Es ist wie im richtigen Leben. Eine Frau und ein Mann streiten, zwischen ihnen steht verzweifelt ein kleines Mädchen. Urplötzlich reißt zu den Klängen der zu Ende gehenden Ouvertüre der schwarze Hintergrund eines kreisrunden Ausschnittes des Bühnenbildes, in dem die Familie - Sarastro, Königin der Nacht und Pamina - steht. Die Eltern versuchen sich gegenseitig zu übertrumpfen und zerren so lange an dem Mädchen, bis jenes schließlich in den Armen der Mutter liegt. Das Scheitern einer Ehe als erklärendes Vorspiel zu einer Oper voller Kontraste und Mysterien.

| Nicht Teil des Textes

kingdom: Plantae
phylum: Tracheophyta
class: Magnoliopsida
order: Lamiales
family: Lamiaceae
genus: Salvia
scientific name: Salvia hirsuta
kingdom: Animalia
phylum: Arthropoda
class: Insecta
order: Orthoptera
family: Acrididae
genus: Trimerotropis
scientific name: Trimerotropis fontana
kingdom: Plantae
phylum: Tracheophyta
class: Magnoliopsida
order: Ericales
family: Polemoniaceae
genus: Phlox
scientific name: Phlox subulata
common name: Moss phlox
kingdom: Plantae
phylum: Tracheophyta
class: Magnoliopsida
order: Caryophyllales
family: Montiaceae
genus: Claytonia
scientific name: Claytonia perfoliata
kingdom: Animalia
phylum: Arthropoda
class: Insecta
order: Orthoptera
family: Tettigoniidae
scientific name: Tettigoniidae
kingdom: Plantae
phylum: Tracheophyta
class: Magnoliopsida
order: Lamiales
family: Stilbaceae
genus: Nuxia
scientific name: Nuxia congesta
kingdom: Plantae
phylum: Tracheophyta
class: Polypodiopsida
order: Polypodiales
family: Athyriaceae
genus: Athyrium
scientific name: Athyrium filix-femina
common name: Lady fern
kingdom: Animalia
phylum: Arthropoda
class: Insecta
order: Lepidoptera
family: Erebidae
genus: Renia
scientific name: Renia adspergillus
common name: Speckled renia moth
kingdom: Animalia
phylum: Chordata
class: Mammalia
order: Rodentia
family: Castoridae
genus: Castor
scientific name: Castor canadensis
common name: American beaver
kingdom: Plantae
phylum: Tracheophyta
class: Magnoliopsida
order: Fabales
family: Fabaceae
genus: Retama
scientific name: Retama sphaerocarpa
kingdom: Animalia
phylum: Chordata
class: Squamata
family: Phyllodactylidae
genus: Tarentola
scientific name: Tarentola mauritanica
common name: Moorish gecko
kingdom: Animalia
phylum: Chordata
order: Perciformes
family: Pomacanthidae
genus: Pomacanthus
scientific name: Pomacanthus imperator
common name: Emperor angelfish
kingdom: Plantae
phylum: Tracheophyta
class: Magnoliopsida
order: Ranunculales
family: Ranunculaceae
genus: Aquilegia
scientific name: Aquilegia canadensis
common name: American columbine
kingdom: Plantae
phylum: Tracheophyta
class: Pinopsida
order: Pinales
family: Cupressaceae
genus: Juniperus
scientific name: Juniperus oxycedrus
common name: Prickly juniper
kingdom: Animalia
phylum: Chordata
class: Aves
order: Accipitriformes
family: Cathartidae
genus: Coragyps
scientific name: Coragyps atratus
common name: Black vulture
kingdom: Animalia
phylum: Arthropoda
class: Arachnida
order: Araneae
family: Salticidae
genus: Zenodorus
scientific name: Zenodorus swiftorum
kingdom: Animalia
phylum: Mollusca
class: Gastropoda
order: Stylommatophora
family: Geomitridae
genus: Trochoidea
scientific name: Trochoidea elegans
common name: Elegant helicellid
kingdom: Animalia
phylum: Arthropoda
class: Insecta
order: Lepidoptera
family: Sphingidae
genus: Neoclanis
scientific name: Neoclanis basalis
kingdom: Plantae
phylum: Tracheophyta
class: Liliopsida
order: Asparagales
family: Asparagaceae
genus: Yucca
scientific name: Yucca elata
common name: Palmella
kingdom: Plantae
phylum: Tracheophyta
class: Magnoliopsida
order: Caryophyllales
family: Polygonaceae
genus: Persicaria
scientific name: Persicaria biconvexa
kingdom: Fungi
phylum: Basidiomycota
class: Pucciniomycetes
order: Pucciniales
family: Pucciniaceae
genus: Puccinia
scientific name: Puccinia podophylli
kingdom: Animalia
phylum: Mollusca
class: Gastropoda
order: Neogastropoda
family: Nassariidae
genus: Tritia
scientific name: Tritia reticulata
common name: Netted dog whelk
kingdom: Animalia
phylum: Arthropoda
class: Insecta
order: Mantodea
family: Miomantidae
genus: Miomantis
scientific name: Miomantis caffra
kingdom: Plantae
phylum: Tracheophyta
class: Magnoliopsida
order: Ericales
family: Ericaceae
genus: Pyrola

Regisseur und Generalintendant Daniel Karasek lässt die wohl bekannteste Oper trotz des negativen Einstiegs als märchenhaftes Singspiel mit komödiantischen Einlagen ablaufen, ohne den tieferen Sinn mit den Reifeprüfungen zu vernachlässigen. Die Figuren sind kontrastreich angelegt. Im Mittelpunkt der feine, aristokratische Tamino, auf der Suche nach der liebreizenden Pamina, dagegen sein Weggefährte Papageno als flippiger liebenswürdiger Chaot, dem die menschlichen Grundbedürfnisse wie Essen und Trinken am wichtigsten sind. Mit witzigen Gags wie einem Cocktail „Pamina-Colada“ und einer bestellten Pizza für Papageno gewinnt Karasek damit vor allem das jüngere Publikum, ohne zu sehr ins Banale oder Alberne abzudriften. Die Drei Damen als Krankenschwestern im ersten Auftritt sind einfach köstlich. Insgesamt gelingt Karasek ein nachvollziehbarer Kontrast zwischen Licht und Finsternis, dem Kampf der Elemente und der überhöhten Reifeprüfung des zukünftigen Paares Tamino und Pamina sowie der komischen, irdischen Realität von Papageno und Papagena, während Sarastro und die Königin der Nacht das Geschehen mehr von außen zu beeinflussen versuchen. Am Schluss beendet Regisseur Karasek den Abend, wie er ihn begonnen hat: Tamino und Pamina stehen an der gleichen Stelle wie zu Beginn Paminas Eltern, auch hier zerbricht nicht nur der Bühnenhintergrund, sondern auch Ihre Liebe, und auch ihr Kind geht auf die Seite der Mutter. Dazu erklingt in den Schlussakkord das höhnische Gelächter der Königin der Nacht. Ein sicher diskussionswürdiger Regieansatz, der aber den Gesamteindruck nicht nachhaltig trübt.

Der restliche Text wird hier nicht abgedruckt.